A 21 century old head operation
Posted by Greeka on 04 Sep 2003
The discovery of a successful head operation, which is believed to have occurred around 2,000 years ago, has the archaeological society buzzing. The archaeological dig which made this discovery has revealed some interesting facts about the medical proficiency of doctors in that time. The Culture Ministry made a detailed announcement regarding the find and revealed that a process called trepanning was employed on the man, who is believed to have died at the age of 50, which would be sometime between 150 BC and 100 BC. The operations seem to have been conducted according to the writings and directions of Hippocrates, who is the most famous amongst all the ancient doctors.
The process of trepanning used, basically involves the removal of a disc of bone from the skull. The body of the man, on whom the operation was conducted, was found in a large cemetery near the island’s ancient capital, known as Atsiki today. The grave was discovered earlier in the year, due to an excavation which was undertaken before a building project was to begin at this site.

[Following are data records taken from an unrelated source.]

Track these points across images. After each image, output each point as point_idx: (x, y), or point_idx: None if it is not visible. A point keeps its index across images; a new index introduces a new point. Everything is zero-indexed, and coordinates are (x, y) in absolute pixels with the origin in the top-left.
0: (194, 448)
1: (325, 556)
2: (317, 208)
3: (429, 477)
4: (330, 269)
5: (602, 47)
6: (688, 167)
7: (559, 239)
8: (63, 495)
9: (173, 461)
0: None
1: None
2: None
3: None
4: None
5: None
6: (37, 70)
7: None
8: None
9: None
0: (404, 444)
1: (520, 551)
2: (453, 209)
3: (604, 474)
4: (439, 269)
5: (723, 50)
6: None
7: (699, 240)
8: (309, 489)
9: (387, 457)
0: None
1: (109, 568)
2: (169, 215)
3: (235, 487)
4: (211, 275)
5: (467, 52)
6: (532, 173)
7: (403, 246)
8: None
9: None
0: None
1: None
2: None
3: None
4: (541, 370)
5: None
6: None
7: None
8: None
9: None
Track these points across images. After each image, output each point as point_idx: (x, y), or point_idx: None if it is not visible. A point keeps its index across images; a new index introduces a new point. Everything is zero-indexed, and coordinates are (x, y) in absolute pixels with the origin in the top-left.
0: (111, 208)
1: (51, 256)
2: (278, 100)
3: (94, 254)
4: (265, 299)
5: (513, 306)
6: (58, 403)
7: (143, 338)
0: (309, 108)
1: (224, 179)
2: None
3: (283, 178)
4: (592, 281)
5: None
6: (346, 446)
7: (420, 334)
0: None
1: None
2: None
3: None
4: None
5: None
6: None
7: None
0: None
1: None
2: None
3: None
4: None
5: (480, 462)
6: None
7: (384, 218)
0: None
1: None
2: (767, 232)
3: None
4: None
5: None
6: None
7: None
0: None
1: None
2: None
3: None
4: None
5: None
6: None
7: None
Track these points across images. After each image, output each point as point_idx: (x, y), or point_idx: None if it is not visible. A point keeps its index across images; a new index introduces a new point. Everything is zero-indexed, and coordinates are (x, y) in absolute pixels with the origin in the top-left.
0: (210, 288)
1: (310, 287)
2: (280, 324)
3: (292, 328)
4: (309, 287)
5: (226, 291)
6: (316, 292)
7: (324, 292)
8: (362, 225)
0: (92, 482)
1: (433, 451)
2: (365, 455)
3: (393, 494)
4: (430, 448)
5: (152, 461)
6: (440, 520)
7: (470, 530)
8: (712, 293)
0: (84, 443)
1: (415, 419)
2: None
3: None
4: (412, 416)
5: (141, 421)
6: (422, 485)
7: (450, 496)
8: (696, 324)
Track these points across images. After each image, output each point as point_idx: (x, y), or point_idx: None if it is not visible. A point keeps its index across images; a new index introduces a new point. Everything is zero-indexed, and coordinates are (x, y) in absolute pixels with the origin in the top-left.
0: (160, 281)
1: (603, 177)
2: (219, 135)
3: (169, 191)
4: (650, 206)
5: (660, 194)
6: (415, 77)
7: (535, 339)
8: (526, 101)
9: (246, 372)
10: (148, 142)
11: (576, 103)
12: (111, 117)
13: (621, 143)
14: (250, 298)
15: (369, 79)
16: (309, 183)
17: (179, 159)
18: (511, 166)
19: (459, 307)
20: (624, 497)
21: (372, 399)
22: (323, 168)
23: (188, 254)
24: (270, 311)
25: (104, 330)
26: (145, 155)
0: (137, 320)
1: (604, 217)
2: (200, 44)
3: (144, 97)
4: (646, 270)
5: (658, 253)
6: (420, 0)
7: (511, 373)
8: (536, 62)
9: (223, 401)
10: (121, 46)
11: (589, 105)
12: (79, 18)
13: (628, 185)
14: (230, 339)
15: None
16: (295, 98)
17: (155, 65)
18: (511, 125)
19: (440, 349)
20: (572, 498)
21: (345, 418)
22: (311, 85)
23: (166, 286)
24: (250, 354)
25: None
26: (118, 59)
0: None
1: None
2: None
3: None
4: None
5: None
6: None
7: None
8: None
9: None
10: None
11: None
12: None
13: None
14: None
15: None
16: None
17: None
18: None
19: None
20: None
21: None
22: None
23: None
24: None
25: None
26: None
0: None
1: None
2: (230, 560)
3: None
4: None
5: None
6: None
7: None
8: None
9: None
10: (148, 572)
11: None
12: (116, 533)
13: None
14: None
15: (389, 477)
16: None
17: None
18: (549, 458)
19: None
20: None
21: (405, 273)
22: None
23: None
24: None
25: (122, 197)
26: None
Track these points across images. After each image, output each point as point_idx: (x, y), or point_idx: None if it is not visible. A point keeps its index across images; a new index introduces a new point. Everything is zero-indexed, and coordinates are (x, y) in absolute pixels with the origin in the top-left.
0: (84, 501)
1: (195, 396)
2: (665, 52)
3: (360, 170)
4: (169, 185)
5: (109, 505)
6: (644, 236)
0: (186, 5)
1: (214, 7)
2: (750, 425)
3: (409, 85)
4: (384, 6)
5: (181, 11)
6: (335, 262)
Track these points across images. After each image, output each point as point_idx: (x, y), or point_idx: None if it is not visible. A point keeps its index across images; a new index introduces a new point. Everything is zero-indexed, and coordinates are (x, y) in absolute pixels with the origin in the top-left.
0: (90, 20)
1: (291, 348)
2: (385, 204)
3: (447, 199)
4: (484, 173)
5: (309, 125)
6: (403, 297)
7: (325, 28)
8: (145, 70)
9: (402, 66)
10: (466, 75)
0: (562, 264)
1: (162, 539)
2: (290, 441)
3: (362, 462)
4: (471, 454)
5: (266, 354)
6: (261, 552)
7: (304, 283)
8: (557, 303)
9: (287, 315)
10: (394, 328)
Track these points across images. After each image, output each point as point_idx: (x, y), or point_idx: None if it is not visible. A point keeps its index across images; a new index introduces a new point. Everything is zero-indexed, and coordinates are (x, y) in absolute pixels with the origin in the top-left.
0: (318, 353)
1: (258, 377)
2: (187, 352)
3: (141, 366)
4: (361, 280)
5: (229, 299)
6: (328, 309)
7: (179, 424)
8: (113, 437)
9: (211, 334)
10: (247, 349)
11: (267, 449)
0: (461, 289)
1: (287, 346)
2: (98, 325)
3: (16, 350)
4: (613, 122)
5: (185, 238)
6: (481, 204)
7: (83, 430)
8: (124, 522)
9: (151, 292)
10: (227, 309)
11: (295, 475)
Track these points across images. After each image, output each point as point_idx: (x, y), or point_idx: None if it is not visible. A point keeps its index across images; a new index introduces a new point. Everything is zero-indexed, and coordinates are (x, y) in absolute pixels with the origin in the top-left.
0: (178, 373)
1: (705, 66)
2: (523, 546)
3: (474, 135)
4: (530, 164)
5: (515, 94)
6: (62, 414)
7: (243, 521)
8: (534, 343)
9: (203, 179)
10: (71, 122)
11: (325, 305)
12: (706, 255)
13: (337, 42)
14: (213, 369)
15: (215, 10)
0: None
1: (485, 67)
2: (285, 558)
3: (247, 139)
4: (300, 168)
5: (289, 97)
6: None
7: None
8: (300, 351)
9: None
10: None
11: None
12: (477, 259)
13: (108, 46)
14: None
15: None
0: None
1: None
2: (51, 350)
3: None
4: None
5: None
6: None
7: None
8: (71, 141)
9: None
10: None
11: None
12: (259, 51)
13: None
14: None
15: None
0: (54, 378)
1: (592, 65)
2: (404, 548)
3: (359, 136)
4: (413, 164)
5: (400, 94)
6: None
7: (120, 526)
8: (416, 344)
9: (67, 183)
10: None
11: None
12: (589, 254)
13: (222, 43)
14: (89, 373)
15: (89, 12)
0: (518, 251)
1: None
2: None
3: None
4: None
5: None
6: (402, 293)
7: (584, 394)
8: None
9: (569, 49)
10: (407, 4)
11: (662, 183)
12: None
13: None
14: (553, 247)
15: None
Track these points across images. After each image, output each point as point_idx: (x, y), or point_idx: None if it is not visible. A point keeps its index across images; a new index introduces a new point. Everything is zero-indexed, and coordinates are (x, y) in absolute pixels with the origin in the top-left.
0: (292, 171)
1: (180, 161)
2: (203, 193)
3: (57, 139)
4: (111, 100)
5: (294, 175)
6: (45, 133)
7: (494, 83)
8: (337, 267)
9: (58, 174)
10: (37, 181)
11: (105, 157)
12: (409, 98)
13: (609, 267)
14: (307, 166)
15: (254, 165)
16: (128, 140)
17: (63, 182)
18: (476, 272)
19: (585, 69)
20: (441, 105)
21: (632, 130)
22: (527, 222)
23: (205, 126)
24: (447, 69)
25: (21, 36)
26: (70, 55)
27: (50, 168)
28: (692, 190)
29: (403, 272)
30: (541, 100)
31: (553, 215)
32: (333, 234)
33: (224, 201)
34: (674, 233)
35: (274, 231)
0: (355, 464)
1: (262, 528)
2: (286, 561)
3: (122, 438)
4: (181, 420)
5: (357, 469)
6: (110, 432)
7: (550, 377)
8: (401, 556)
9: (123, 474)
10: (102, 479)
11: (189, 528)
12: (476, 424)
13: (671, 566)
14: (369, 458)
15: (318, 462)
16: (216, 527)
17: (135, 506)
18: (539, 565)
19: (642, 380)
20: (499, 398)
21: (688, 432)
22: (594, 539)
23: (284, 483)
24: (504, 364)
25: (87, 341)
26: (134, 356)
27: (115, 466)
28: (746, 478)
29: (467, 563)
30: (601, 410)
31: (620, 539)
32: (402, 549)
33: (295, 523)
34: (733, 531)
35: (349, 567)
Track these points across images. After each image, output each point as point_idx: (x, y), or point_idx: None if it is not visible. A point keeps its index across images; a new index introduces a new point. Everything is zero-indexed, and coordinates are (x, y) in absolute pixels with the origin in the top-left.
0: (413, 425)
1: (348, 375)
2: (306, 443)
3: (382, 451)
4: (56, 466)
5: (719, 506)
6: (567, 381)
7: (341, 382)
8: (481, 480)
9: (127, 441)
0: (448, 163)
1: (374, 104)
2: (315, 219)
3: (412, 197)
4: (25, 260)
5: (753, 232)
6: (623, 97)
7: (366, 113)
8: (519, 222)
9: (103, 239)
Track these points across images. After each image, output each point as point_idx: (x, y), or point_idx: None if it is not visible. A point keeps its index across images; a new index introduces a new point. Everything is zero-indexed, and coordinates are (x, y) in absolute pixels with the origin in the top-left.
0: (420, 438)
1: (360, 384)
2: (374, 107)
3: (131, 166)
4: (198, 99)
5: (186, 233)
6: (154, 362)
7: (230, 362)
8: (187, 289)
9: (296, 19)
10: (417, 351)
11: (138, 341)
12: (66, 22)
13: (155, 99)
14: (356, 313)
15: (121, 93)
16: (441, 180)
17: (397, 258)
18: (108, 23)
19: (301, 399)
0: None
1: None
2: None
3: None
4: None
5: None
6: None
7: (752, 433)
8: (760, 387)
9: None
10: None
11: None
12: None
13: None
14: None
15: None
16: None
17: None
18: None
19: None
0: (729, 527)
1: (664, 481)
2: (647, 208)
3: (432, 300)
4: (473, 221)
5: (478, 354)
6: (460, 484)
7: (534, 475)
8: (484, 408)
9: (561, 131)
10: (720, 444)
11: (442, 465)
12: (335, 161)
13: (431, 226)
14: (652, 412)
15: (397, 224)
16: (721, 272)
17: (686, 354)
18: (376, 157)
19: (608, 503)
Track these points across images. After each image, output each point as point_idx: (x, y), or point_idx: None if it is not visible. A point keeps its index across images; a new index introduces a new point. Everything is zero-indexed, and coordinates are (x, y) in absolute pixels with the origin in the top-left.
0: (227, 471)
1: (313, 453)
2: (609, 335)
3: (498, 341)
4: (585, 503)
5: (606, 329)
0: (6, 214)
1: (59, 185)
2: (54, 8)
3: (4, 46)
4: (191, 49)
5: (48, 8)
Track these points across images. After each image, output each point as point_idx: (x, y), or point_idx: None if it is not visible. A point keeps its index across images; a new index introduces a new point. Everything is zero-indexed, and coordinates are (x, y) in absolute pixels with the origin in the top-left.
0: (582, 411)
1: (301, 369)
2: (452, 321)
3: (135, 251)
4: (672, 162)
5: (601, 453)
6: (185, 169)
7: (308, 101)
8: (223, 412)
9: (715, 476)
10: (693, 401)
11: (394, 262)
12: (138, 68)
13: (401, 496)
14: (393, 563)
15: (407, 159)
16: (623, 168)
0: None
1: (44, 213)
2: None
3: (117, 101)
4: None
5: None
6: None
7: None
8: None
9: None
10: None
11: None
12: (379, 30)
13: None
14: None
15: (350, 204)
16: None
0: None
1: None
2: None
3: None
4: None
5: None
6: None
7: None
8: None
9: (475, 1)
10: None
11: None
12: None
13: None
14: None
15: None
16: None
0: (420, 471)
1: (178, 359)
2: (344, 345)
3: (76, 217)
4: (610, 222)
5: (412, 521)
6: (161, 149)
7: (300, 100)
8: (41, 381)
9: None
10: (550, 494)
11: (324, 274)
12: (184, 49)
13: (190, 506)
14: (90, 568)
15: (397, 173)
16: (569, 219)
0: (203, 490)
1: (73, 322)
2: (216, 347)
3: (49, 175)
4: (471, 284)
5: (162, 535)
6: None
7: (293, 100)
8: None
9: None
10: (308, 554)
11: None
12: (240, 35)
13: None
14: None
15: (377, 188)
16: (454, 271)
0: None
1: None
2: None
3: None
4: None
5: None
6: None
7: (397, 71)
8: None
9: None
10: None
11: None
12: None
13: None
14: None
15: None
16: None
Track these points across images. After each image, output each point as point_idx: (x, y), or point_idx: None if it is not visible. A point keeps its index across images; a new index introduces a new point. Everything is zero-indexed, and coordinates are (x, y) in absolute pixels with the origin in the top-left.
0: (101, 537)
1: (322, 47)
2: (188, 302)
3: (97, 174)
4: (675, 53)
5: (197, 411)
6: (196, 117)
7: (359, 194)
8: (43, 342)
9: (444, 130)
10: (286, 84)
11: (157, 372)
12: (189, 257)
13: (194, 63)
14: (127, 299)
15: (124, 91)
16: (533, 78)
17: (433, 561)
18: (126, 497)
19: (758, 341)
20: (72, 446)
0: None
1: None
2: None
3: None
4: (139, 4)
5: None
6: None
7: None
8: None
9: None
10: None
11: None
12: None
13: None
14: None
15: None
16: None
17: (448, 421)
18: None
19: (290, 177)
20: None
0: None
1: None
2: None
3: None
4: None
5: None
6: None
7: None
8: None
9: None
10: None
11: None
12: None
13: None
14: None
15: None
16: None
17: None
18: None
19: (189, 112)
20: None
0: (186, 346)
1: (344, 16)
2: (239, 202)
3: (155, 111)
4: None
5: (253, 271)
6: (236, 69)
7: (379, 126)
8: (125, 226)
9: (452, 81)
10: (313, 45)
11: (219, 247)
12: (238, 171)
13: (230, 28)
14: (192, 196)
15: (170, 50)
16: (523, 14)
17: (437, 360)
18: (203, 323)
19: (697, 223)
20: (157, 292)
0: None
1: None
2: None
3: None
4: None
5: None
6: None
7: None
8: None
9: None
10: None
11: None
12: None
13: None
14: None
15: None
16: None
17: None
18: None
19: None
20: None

The first indication that an operation of quite a complex nature had been conducted on the man came when excavators discovered a hole at the back of the skull, which was 1.62 centimeters in diameter. It was located in the left parietal bone and this hole was discovered using trepanning by Asterios Aidonis, an anthropologist, who is known for his work with antiquities officials. The operation was largely a success as the edges of the bone within the hole indicated growth and healing and it can be safely assumed that he lived for at least five to six years after the operation was conducted.
The trepanning technique has been in use for nearly 10,000 years, and some studies of primitive tribes indicate that it was primarily used to rid the body of evil spirits, through the head. It is believed that trepanning practiced in Ancient Greece was mainly to prevent death of patients who have suffered serious head wounds which could have otherwise led to internal bleeding or severe infection. Hippocrates himself recommended this procedure for wounds which made a deep impact on the skull, which could have caused a fracture or contusion. His detailed manual on this intricate operation has guided many surgeons immensely and contains many tips, such as one which instructs them to cool their saws frequently, to avoid overheating of the bone. Many examples of this surgery have been found in numerous bodies found from ancient Greek graves.